The explanation for the humiliation of Obama at the UN, where he gave the kind of speech a junior congressman might give at an AIPAC break-out session, is pretty simple. Obama was checkmated. Netanyahu and the GOP recognized immediately that the Cairo speech could have opened up a whole new chapter in America's relationship with the Arab and further Muslim world. And so they, in active collaboration, did all they could to stop it in its tracks. They succeeded in handing Obama the clearest defeat of his first term.

The Obama goal was simple: win back global soft power in the war against Jihadist terrorism by demonstrating even-handedness again with the Israelis and Palestinians; use hard power much more effectively by lethally targeting al Qaeda in Pakistan and Afghanistan. The latter has been a big success. The former a major failure – fundamentally caused, as Judis beautifully explains, by Netanyahu's adamant resistance to any serious attempt at a two-state solution on 1967 lines with mutually agreed land swaps, the only formula with any chance of success.

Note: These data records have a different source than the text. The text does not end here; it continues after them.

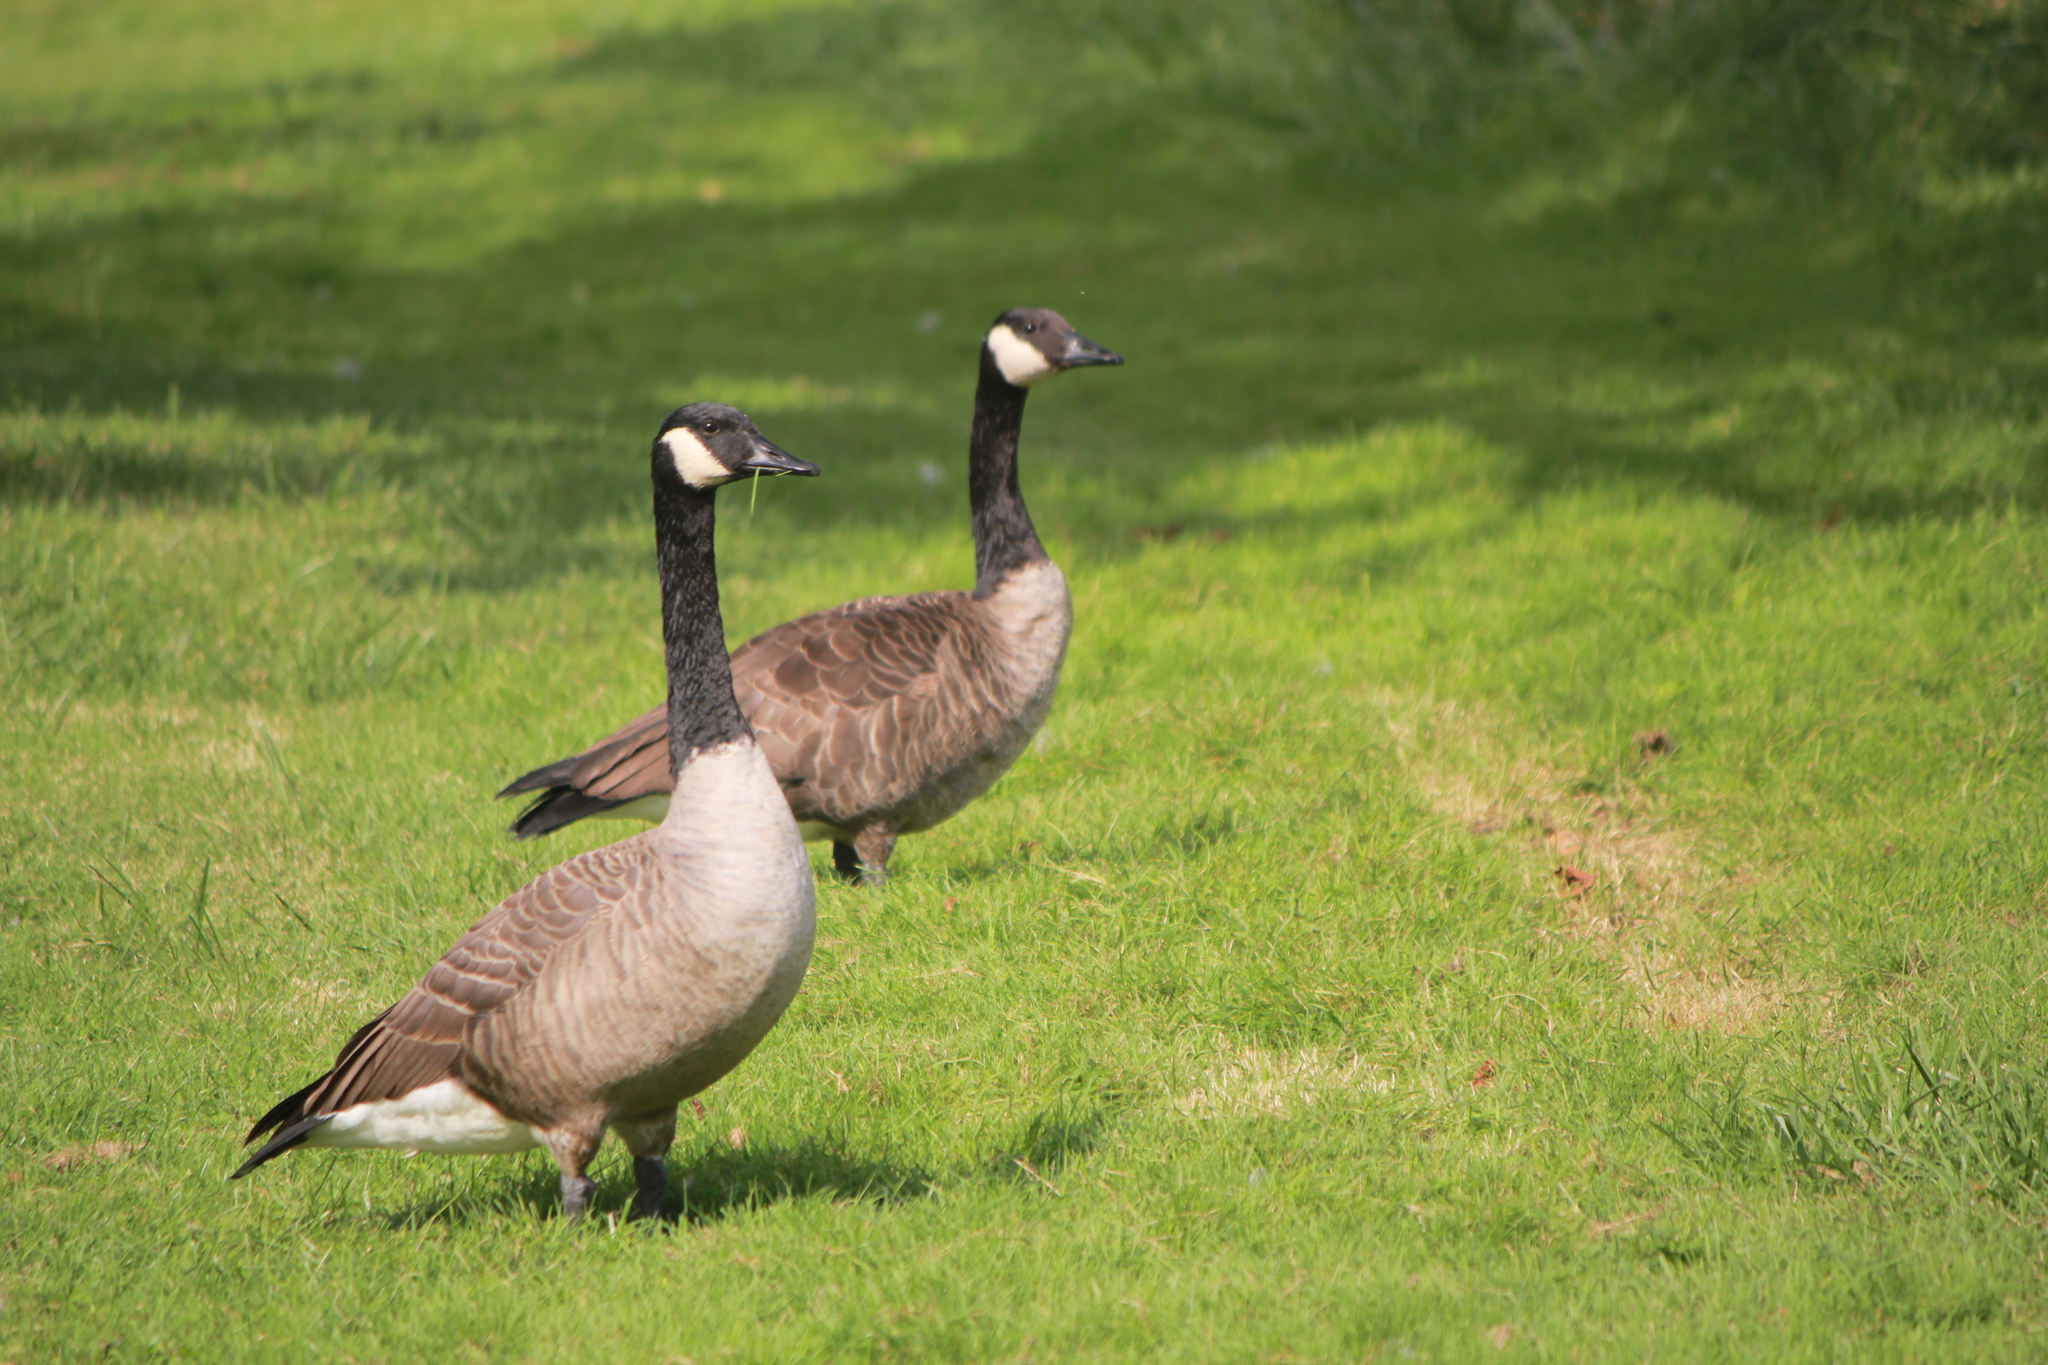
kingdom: Animalia
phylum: Chordata
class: Aves
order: Anseriformes
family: Anatidae
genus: Branta
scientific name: Branta canadensis
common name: Canada goose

Many of us who supported Obama partly on his potential to transform America's Muslim relations, especially in the wake of the extraordinary Arab Spring, have been crushed and angered. But the anger has by now led to total resignation. I mean: what, in the end, was Obama supposed to do? Many of the chieftains in his own own party – Reid, Hoyer, et al. – are more loyal to the Israeli prime minister and their core donors than to their own president. The GOP is even worse: actively going to Israel and colluding with the Likud against the US administration to enable more and more illegal settlements on the West Bank. AIPAC's roll-call at its last conference revealed a veto-proof majority of Congress. Veto-proof. I doubt that was a message designed to be buried.

So any genuine attempt to put any serious pressure on Netanyahu would be immediately undercut by the Hill. So would have recognizing the Palestinian state at the UN. If Obama had followed through, the Congress would have responded by cutting off aid to the Palestinians, backing Israeli annexation of parts of the West Bank, and would reveal triumphantly that even a president who has done as much for Israel as Obama (bunker-busting bomb sales, rescuing embassy staff in Cairo spring immediately to mind) cannot break out of the constraints any president is under when tackling this subject.

In that sense, I believe the pro-Greater Israel skeptics of the sincerity of Obama's UN speech are largely right. Obama simply has run out of options. So he has cut his losses and capitulated – what any serious leader does when he recognizes the forces against him are so massive there's no hope but to wait for a recapitalization after another election victory. Meanwhile, Netanyahu remains in Israel an extension of the GOP at home – and more secure than ever because the GOP has adopted wholesale the Christianist support for Greater Israel on theological grounds. What is at stake is nothing less than America's global credibility as a power able to act in its own interests, outside the demands of religious fundamentalists and Democratic donors. That has now been revealed, when it comes to Israel, as essentially impossible.

We had a window. It's important to remember who shut it, and tried to lock it tight.